▶ _WHAT IS BEING ASKED_
Reproduce the part of the passage on the history of Deeni Madaris that lies between "History and Development" and "Islam, the Quran.", inclusive.

▶ _PROVIDED PASSAGE_
= = =
History and Development of ‘Deeni Madaris’
Seeking knowledge has been an integral part of the Islamic Tradition. Religious knowledge and its transmission are central to the identity of a Muslim. Historically, Madrasas have served this cause as an important social institution in Muslim countries. The early years of Quranic revelations to the Prophet (saw) were embedded in the oral tradition. However, as Islam expanded and it became necessary to preserve this vast knowledge, these verses were written down and compiled into various chapters. This compilation became to be the book of Islam, the Quran.
From early on, Islam emphasized two types of knowledge, revealed and earthly –i.e., revealed knowledge comes straight from God and earthly knowledge is to be discovered by human beings themselves. Islam considers both to be of vital importance and directs its followers, both men and women, to go and seek knowledge.
After Prophet’s (S.A.W) departure, when Muslims faced situations for which no answer could be found in the revealed knowledge of the Quran and the Prophet (saw) was not there to guide them, the Muslim scholars sought answers in the sayings and practical life of the Prophet (S.A.W). This led to the development of traditions of following the Sunnah, the knowledge of deeds of the Prophet (saw) and Hadith, the sayings of the Prophet (S.A.W).
However, as Islam expanded to other regions and came into contact with other indigenous traditions and languages, it became necessary to create a cadre of Muslim experts who would develop sophisticated writings and textbooks on Fiqh – Islamic jurisprudence, Sunnah – Prophet’s (saw) traditions, Hadith – Prophet’s (saw) sayings, and Tafseer – the interpretation of the Quran, to cater to the needs of non-Arab Muslim populations. Thus began the tradition of Madrasa, the centre for higher learning, the initial purpose of which was to preserve religious conformity through uniform teachings of Islam for all.
= = =
[Data extracted from a collection]

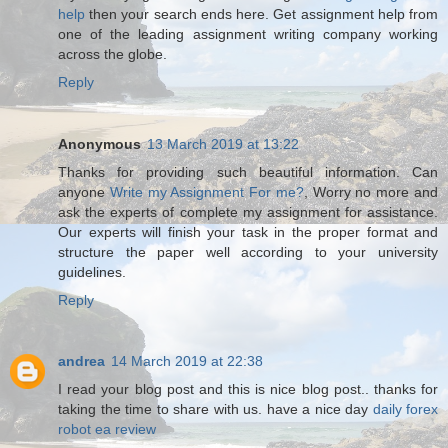
help
then your search ends here. Get assignment help from
one of the leading assignment writing company working
across the globe.
Reply
Anonymous
13 March 2019 at 13:22
Thanks for providing such beautiful information. Can
anyone
Write my Assignment For me?
, Worry no more and
ask the experts of complete my assignment for assistance.
Our experts will finish your task in the proper format and
structure the paper well according to your university
guidelines.
Reply
andrea
14 March 2019 at 22:38
I read your blog post and this is nice blog post.. thanks for
taking the time to share with us. have a nice day
daily forex
robot ea review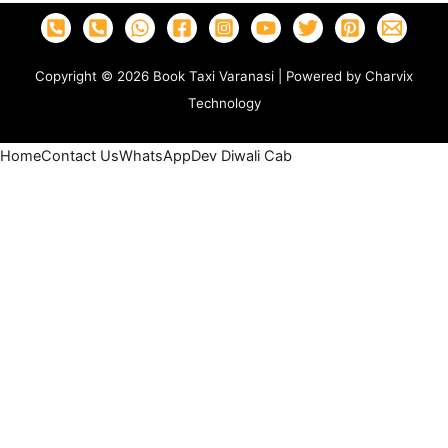
Copyright © 2026 Book Taxi Varanasi | Powered by Charvix
Technology
Home
Contact Us
WhatsApp
Dev Diwali Cab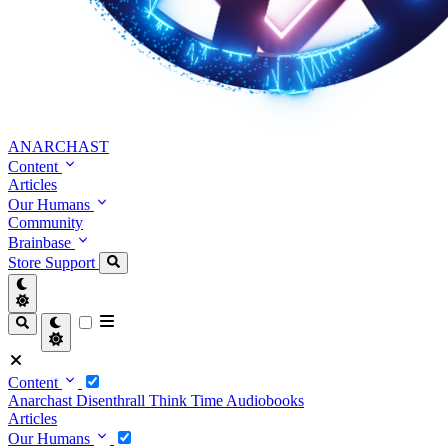
ANARCHAST
Content
Articles
Our Humans
Community
Brainbase
Store
Support
Content
Anarchast
Disenthrall
Think Time
Audiobooks
Articles
Our Humans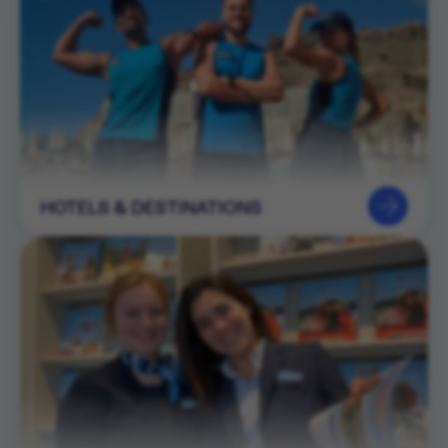
HOTELS & DESTINATIONS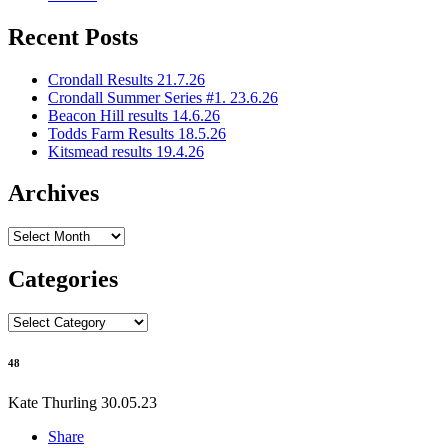
Recent Posts
Crondall Results 21.7.26
Crondall Summer Series #1. 23.6.26
Beacon Hill results 14.6.26
Todds Farm Results 18.5.26
Kitsmead results 19.4.26
Archives
Archives
Categories
Categories
48
Kate Thurling
30.05.23
Share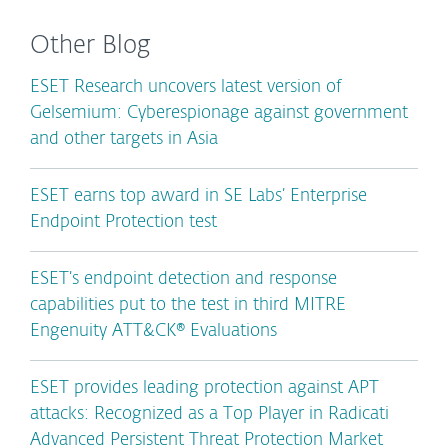
Other Blog
ESET Research uncovers latest version of
Gelsemium: Cyberespionage against government
and other targets in Asia
ESET earns top award in SE Labs’ Enterprise
Endpoint Protection test
ESET’s endpoint detection and response
capabilities put to the test in third MITRE
Engenuity ATT&CK® Evaluations
ESET provides leading protection against APT
attacks: Recognized as a Top Player in Radicati
Advanced Persistent Threat Protection Market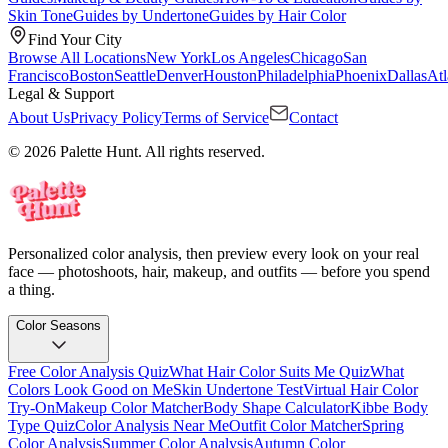
Skin Tone
Guides by Undertone
Guides by Hair Color
Find Your City
Browse All Locations
New York
Los Angeles
Chicago
San
Francisco
Boston
Seattle
Denver
Houston
Philadelphia
Phoenix
Dallas
Atl
Legal & Support
About Us
Privacy Policy
Terms of Service
Contact
© 2026 Palette Hunt. All rights reserved.
Personalized color analysis, then preview every look on your real
face — photoshoots, hair, makeup, and outfits — before you spend
a thing.
Color Seasons
Free Color Analysis Quiz
What Hair Color Suits Me Quiz
What
Colors Look Good on Me
Skin Undertone Test
Virtual Hair Color
Try-On
Makeup Color Matcher
Body Shape Calculator
Kibbe Body
Type Quiz
Color Analysis Near Me
Outfit Color Matcher
Spring
Color Analysis
Summer Color Analysis
Autumn Color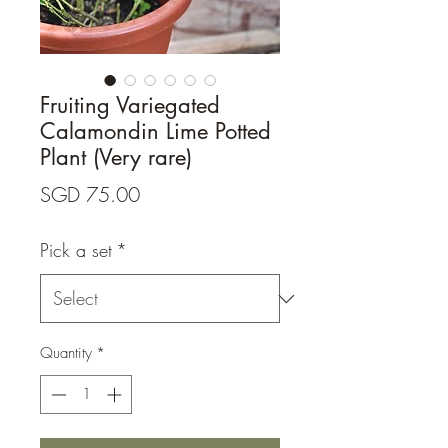
Fruiting Variegated
Calamondin Lime Potted
Plant (Very rare)
Price
SGD 75.00
Pick a set
*
Quantity
*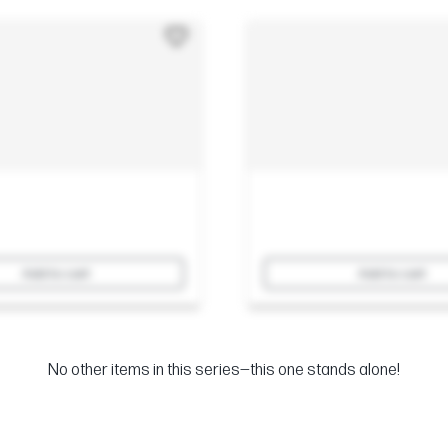
Add to cart
Add to cart
No other items in this series—this one stands alone!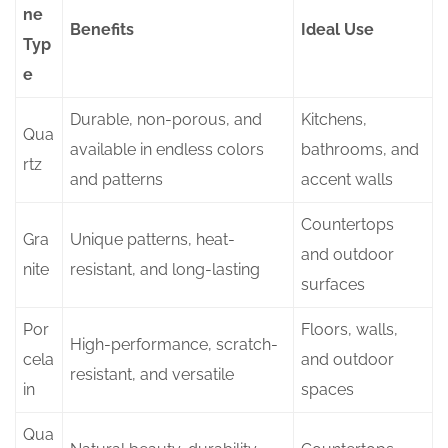
ne
Benefits
Ideal Use
Typ
e
Durable, non-porous, and
Kitchens,
Qua
available in endless colors
bathrooms, and
rtz
and patterns
accent walls
Countertops
Gra
Unique patterns, heat-
and outdoor
nite
resistant, and long-lasting
surfaces
Por
Floors, walls,
High-performance, scratch-
cela
and outdoor
resistant, and versatile
in
spaces
Qua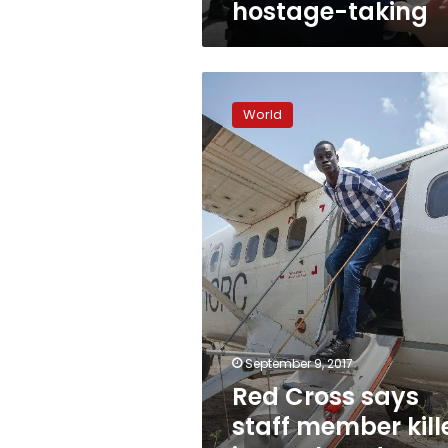
hostage-taking
Red
Cross
World
says
staff
member
killed
in
South
Sudan
ambush
September 9, 2017
Red Cross says
staff member kill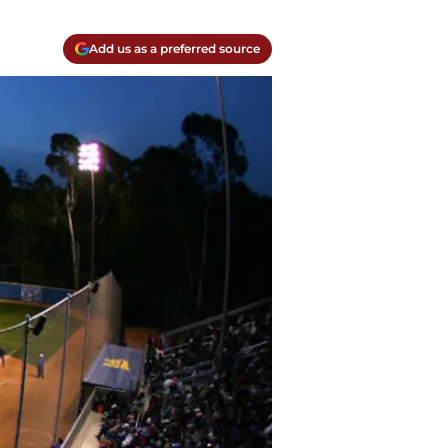
Add us as a preferred source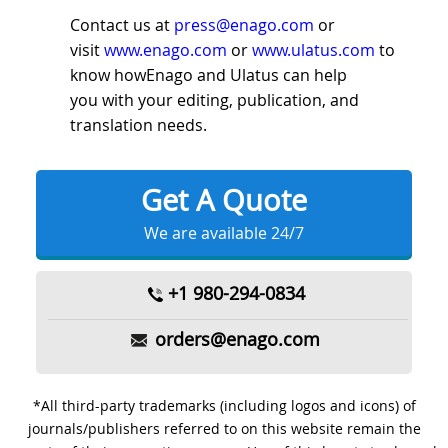
Contact us at
press@enago.com
or
visit
www.enago.com
or
www.ulatus.com
to
know howEnago and Ulatus can help
you with your editing, publication, and
translation needs.
Get A Quote
We are available 24/7
+1 980-294-0834
orders@enago.com
*All third-party trademarks (including logos and icons) of
journals/publishers referred to on this website remain the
= = =
▶ _COMPLETED EXERCISE_
History and Development of ‘Deeni Madaris’
Seeking knowledge has been an integral part of the Islamic Tradition. Religious knowledge and its transmission are central to the identity of a Muslim. Historically, Madrasas have served this cause as an important social institution in Muslim countries. The early years of Quranic revelations to the Prophet (saw) were embedded in the oral tradition. However, as Islam expanded and it became necessary to preserve this vast knowledge, these verses were written down and compiled into various chapters. This compilation became to be the book of Islam, the Quran.